Daneben will die FDP – laut ihrem Argumenten-Baukasten – die EU-Grenzschutzagentur Frontex „perspektivisch“ (will sagen: auf längere Sicht) dazu bringen, „die Seenotrettung und die Ausschiffung der Geretteten in Drittstaaten mit Migrationsabkommen“ zu übernehmen. Sicherzustellen sei, dass „Migranten, die sich bereits in einem sicheren Drittstaat aufgehalten haben, dorthin zurückkehren“. Die FDP scheint zu wissen, dass die Not groß ist und die Kommunen schlichtweg überfordert sind, eine vernünftige Unterbringung und eine rudimentäre Integration zu ermöglichen. Passieren tut deshalb noch lange nichts. Dafür sorgen Grüne und Grünlinge (wie Svenja Schulze) in der Regierung.

Abschließend lässt sich wohl feststellen, dass Sachleistungen für Asylbewerber sinnvoll sind, allein um die allfälligen „Simsalabim“-Szenen in deutschen Behörden zu vermeiden.
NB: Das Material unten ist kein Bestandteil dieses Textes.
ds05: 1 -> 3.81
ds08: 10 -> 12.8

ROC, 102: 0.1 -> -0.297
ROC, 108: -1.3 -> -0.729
Ein illegaler Grenzübertritt, der in vielen Fällen nicht zum Flüchtlingsstatus führt (und in noch mehr Fällen nicht dazu führen sollte), darf nicht mit umgehend ausgezahlten baren Geldbeträgen belohnt werden. Dass ein solches System zum Missbrauch einlädt, müsste jedem nüchternen Betrachter einleuchten.